1. Plaintiff filed two applications before the Commission, one relating to the accident of December 12th and one to the accident of January 10th. The proceedings were had under the latter, in which the application stated that ‘while straining to tighten steel in bench vise muscle pulled apart * * *.’ Two medical reports confirm this.
2. Finding X states: ‘That on January 13, 1958, plaintiff notified defendant by letter of his claim under the policies for disability payments; that on January 19, 1958, plaintiff mailed to defendant the completed claim form consisting of one printed sheet that defendant had sent him. Plaintiff indicated on this claim form that January 10, 1958 was the day his disability occurred. The form provided no space for reporting two accidents and the defendant had provided only one printed form to fill out. No objection was made by defendant as to any defect in this notice until the pretrial conference of this action.’ (Obviously the date January 13, should be January 16.) The court's finding contained in the last sentence is not supported by the record, but does not affect our disposition of the appeal. The record shows that United raised the issue of the timeliness of the notice of claim by its answer to plaintiff's first amended complaint, which sought recovery on the theory of timely notice, not on the theory that timely notice had been waived. Plaintiff did not allege waiver or facts showing waiver, which being another term for estoppel must be pleaded in the first instance. (Kohner v. National Surety Co. (1930) 105 Cal.App. 430, 437, 287 P. 510.)
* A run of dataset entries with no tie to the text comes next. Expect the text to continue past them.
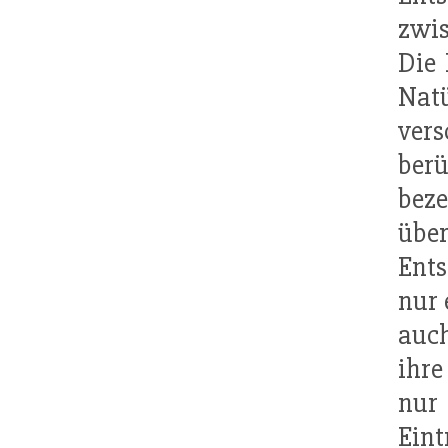
zwis
Die 
Nat
ver
ber
beze
üb
Ents
nur 
auch
ihre
nur
Eint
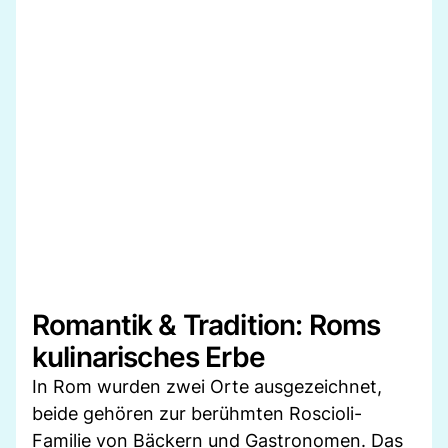
Romantik & Tradition: Roms
kulinarisches Erbe
In Rom wurden zwei Orte ausgezeichnet,
beide gehören zur berühmten Roscioli-
Familie von Bäckern und Gastronomen. Das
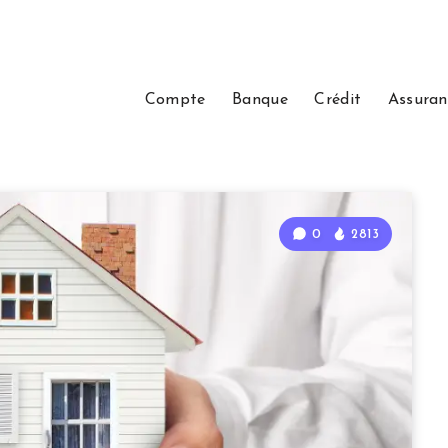
Compte
Banque
Crédit
Assuran
0
2813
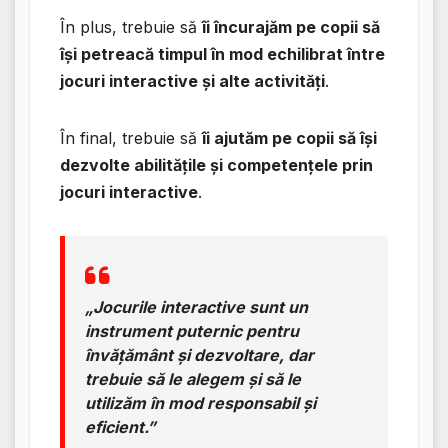
În plus, trebuie să
îi încurajăm pe copii să
își petreacă timpul în mod echilibrat între
jocuri interactive și alte activități
.
În final, trebuie să
îi ajutăm pe copii să își
dezvolte abilitățile și competențele prin
jocuri interactive
.
„Jocurile interactive sunt un
instrument puternic pentru
învățământ și dezvoltare, dar
trebuie să le alegem și să le
utilizăm în mod responsabil și
eficient.”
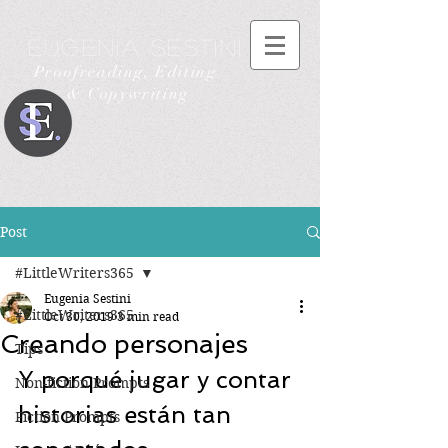
Eugenia Sestini
Proofreading, Editing
& Copywriting
Post
#LittleWriters365
Eugenia Sestini
#LittleWriters365
Oct 30, 2019
3 min read
Creando personajes
Tips
Y porqué jugar y contar 
Non-fiction Prompts
historias están tan 
Fiction Prompts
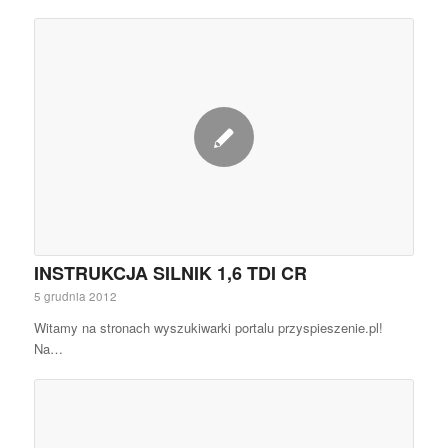
INSTRUKCJA SILNIK 1,6 TDI CR
5 grudnia 2012
Witamy na stronach wyszukiwarki portalu przyspieszenie.pl!
Na…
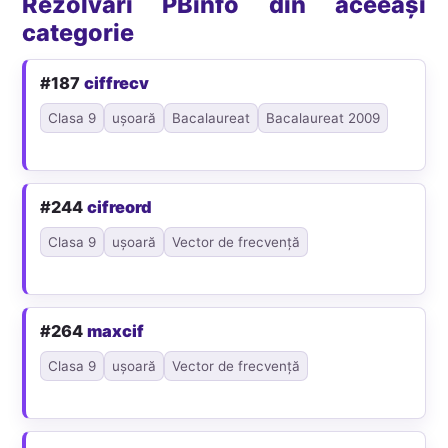
Rezolvări PBinfo din aceeași
categorie
#187
ciffrecv
Clasa 9
ușoară
Bacalaureat
Bacalaureat 2009
#244
cifreord
Clasa 9
ușoară
Vector de frecvență
#264
maxcif
Clasa 9
ușoară
Vector de frecvență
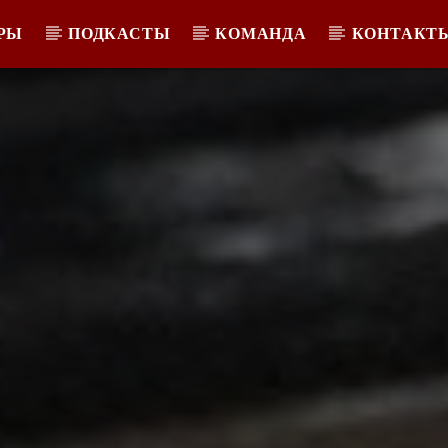
РЫ
ПОДКАСТЫ
КОМАНДА
КОНТАКТ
3. Finding XI states: ‘That in August, 1958, plaintiff through his attorney notified defendant in writing that the injury of January 10, 1958 was the cause of his disability and basis of his claim for benefits under the policies. No evidence was presented showing that defendant was prejudiced in any way by delay or otherwise with respect to these notices.’
4. This refers to the time period set forth in the provision entitled ‘Total Disability Accident Benefits for Life’ quoted by us supra, and not to the time period in the notice of claim provision.
5. Appellant's opening brief (no closing brief was filed) cites no authorities pertinent to the problem. On oral argument appellant cited in support of its position Purefoy v. Pacific Automobile Indem. Exch. (1935) 5 Cal.2d 81, 53 P.2d 155; Arthur v. London Guar. & Acc. Co. (1947) 78 Cal.App.2d 198, 177 P.2d 625; and Distributors Packing Co. v. Pacific Indemnity Co. (1937) 21 Cal.App.2d 505, 70 P.2d 253. All of these three cases, however, are considered and distinguished in Abrams v. American Fidelity & Casualty Co., supra, 32 Cal.2d 233, 238–239, 195 P.2d 797.
6. It is not clear to us how the trial court calculated the specific duration of the policies under the above provision, but we are convinced that no matter how the period is measured, January 10, 1958, falls within it.
7. Each policy terminates on the first day of the fourth month following the policy date of November 14, 1957, which, without considering the grace period, would be March 1, 1958.
BRAY, P. J., and TOBRINER, J., concur.